According to the agreement, HRSA and the Labor Department's Employment and Training Administration—as well as HHS' Office of the National Coordinator for Health Information Technology—will use their respective resources to promote a health IT workforce that is available in sufficient numbers and skills to support rural health IT needs, and that is also actively employed supporting those rural health IT needs.
The Labor Department and HHS “have resources in place that provide opportunities to train individuals for health IT jobs, to promote nationwide efforts to adopt health IT and use it in a meaningful way to make high-quality, affordable healthcare more available to all Americans,” said the memorandum of understanding. While the agreement does not authorize any funding for this effort, it said that each of the departments will identify its own resources to implement its objectives.
Some of the collaborative efforts include encouraging enrollment in health IT workforce training programs, such as ONC's Community College Consortia program; urging educational institutions to provide health IT workforce training, especially those with enrollment and outreach in rural communities; and distributing existing curricula and tools that meet the needs of potential workers (such as continuing health IT education for all healthcare professionals).
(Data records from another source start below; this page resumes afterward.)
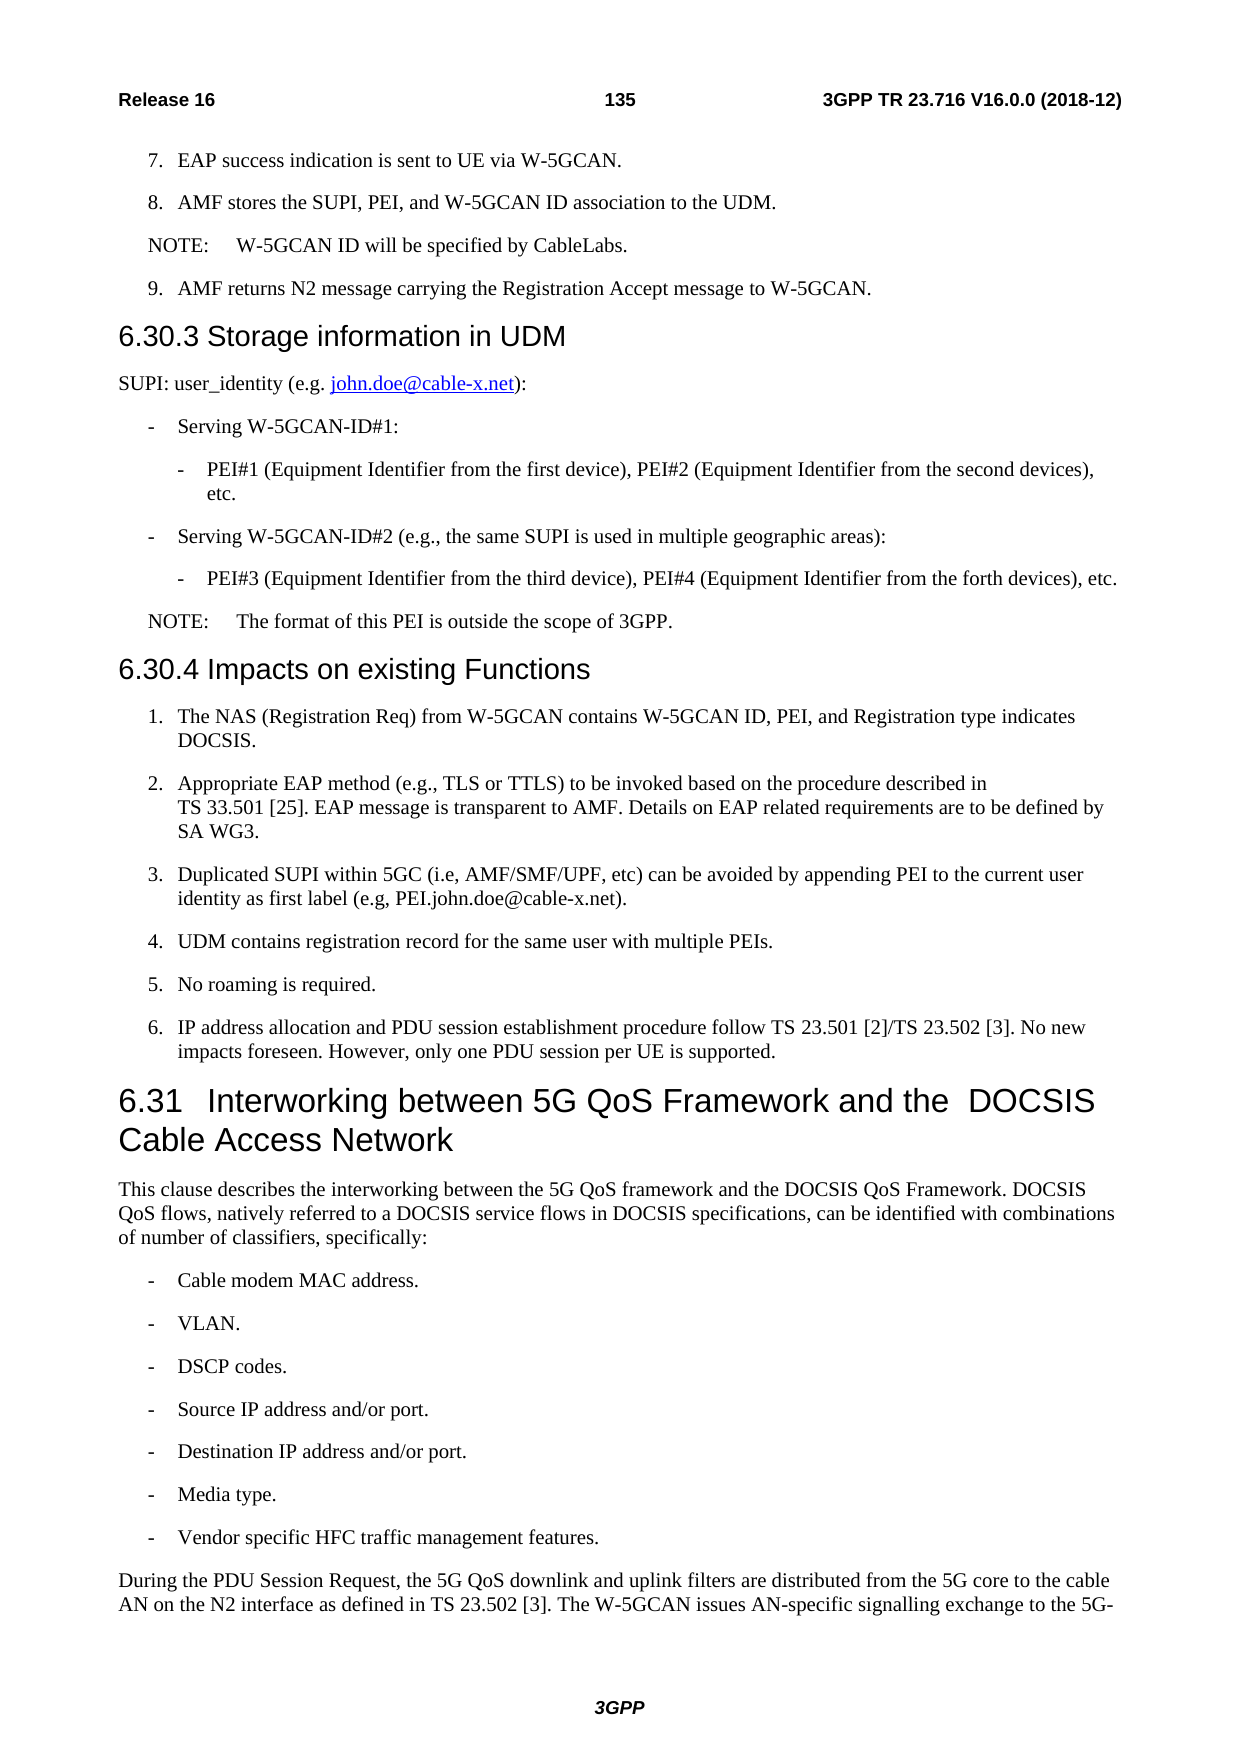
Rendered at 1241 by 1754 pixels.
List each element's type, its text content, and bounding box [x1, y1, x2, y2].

text - Media type. [148, 1482, 1122, 1506]
text 2. Appropriate EAP method (e.g., TLS or TTLS) to be invoked based on the procedure described in TS 33.501 [25]. EAP message is transparent to AMF. Details on EAP related requirements are to be defined by SA WG3. [148, 771, 1122, 843]
subtitle 6.31 Interworking between 5G QoS Framework and the DOCSIS Cable Access Network [118, 1081, 1122, 1158]
text - Source IP address and/or port. [148, 1396, 1122, 1421]
text - Vendor specific HFC traffic management features. [148, 1525, 1122, 1549]
subtitle 6.30.4 Impacts on existing Functions [118, 652, 1122, 686]
text 3. Duplicated SUPI within 5GC (i.e, AMF/SMF/UPF, etc) can be avoided by appending PEI to the current user identity as first label (e.g, PEI.john.doe@cable-x.net). [148, 862, 1122, 910]
text SUPI: user_identity (e.g. john.doe@cable-x.net): [118, 371, 1122, 395]
text NOTE: The format of this PEI is outside the scope of 3GPP. [148, 609, 1122, 633]
text 1. The NAS (Registration Req) from W-5GCAN contains W-5GCAN ID, PEI, and Registration type indicates DOCSIS. [148, 704, 1122, 752]
text 5. No roaming is required. [148, 972, 1122, 996]
text 8. AMF stores the SUPI, PEI, and W-5GCAN ID association to the UDM. [148, 190, 1122, 214]
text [118, 1568, 1122, 1616]
text - VLAN. [148, 1311, 1122, 1335]
text - PEI#1 (Equipment Identifier from the first device), PEI#2 (Equipment Identifier from the second devices), etc. [177, 457, 1122, 505]
text - Serving W-5GCAN-ID#1: [148, 414, 1122, 438]
text 7. EAP success indication is sent to UE via W-5GCAN. [148, 147, 1122, 172]
text 9. AMF returns N2 message carrying the Registration Accept message to W-5GCAN. [148, 276, 1122, 300]
text - Destination IP address and/or port. [148, 1439, 1122, 1463]
subtitle 6.30.3 Storage information in UDM [118, 319, 1122, 352]
text - Cable modem MAC address. [148, 1268, 1122, 1292]
text - PEI#3 (Equipment Identifier from the third device), PEI#4 (Equipment Identifier from the forth devices), etc. [177, 566, 1122, 590]
text This clause describes the interworking between the 5G QoS framework and the DOCSIS QoS Framework. DOCSIS QoS flows, natively referred to a DOCSIS service flows in DOCSIS specifications, can be identified with combinations of number of classifiers, specifically: [118, 1177, 1122, 1249]
text - DSCP codes. [148, 1354, 1122, 1378]
text NOTE: W-5GCAN ID will be specified by CableLabs. [148, 233, 1122, 257]
text 6. IP address allocation and PDU session establishment procedure follow TS 23.501 [2]/TS 23.502 [3]. No new impacts foreseen. However, only one PDU session per UE is supported. [148, 1014, 1122, 1063]
text - Serving W-5GCAN-ID#2 (e.g., the same SUPI is used in multiple geographic areas): [148, 523, 1122, 548]
text 4. UDM contains registration record for the same user with multiple PEIs. [148, 929, 1122, 953]
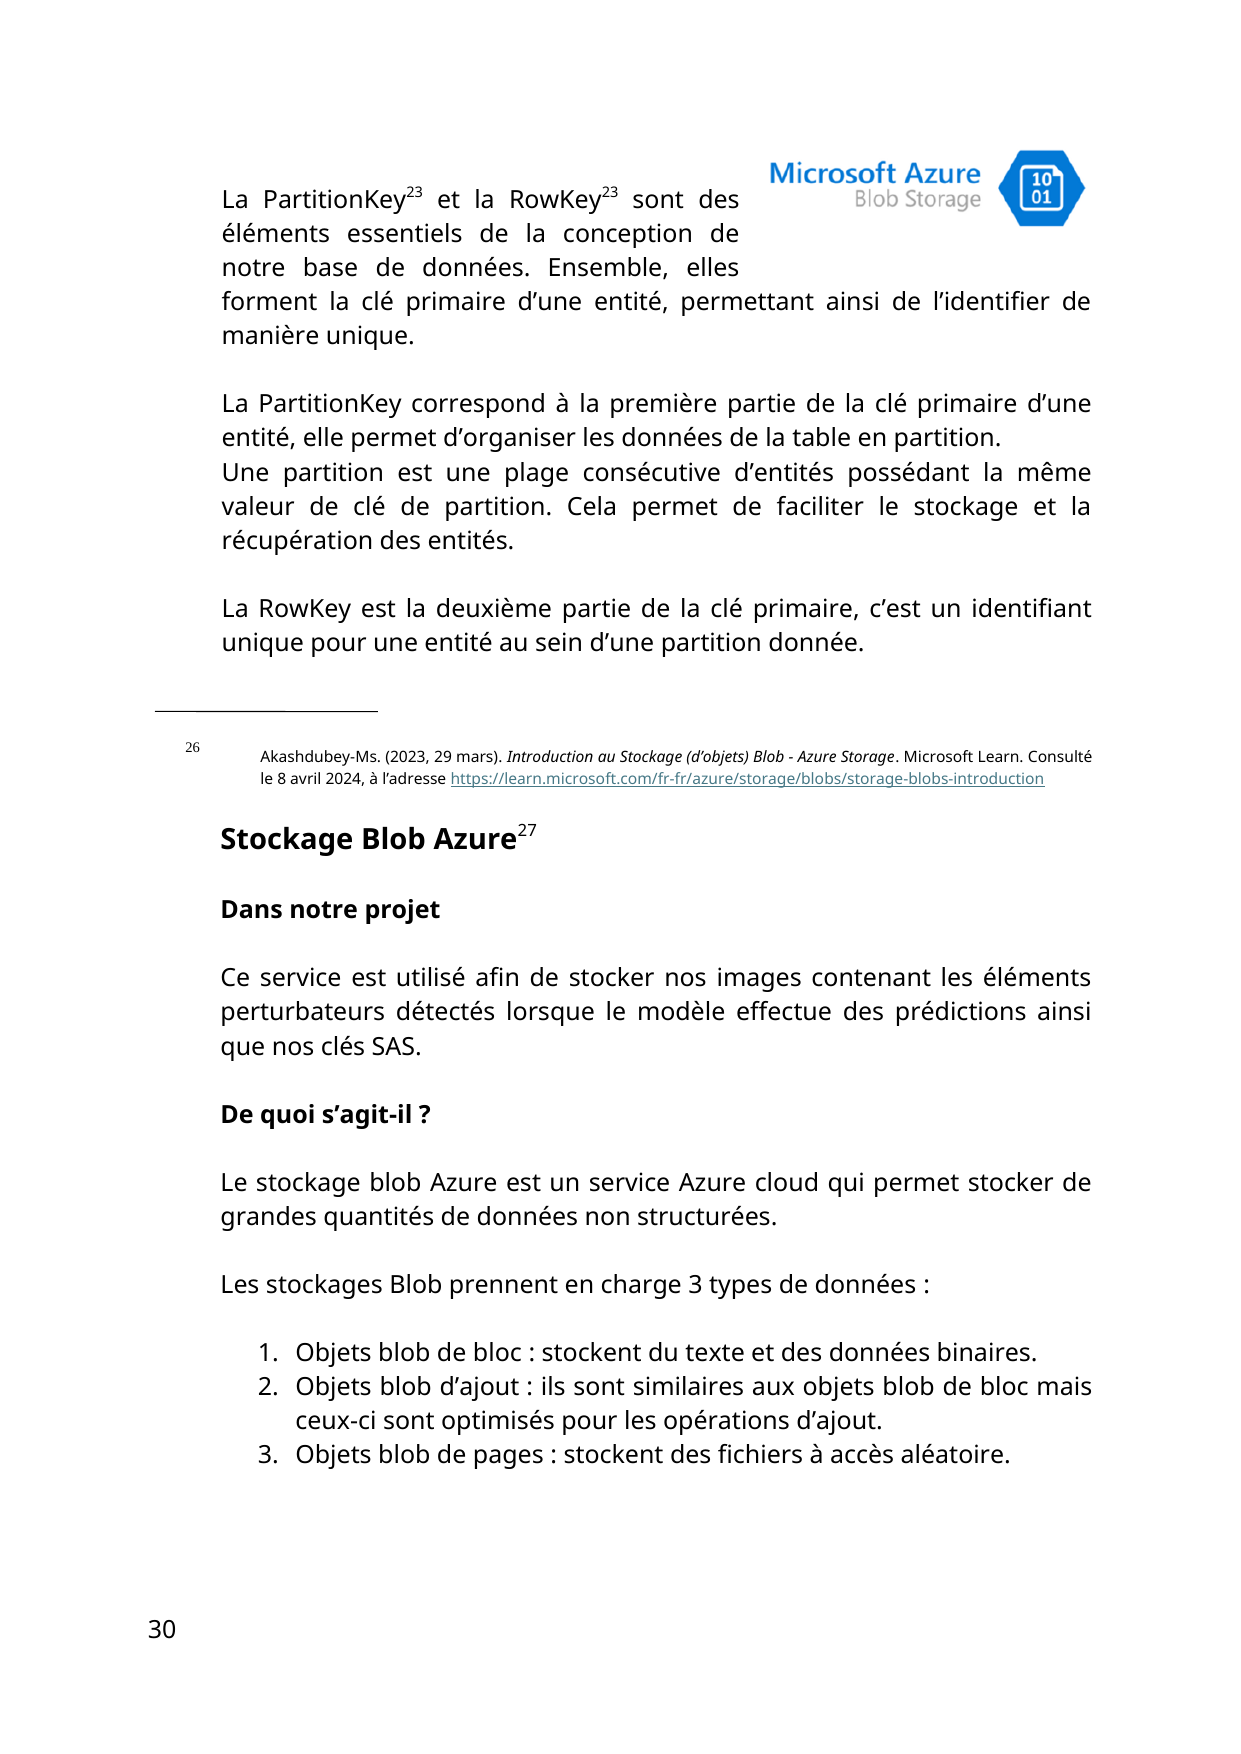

A HRSA spokeswoman said in an e-mail that HRSA does not have an estimate of how many jobs will come from this effort. “HHS' target is to train 10,500 students nationwide through the Community College Consortia program by March 2012 and 1,700 students through the university-based training program by July 2013,” she added. The memorandum of understanding “will help achieve these targets by increasing the number of community colleges offering the curriculum across the country.”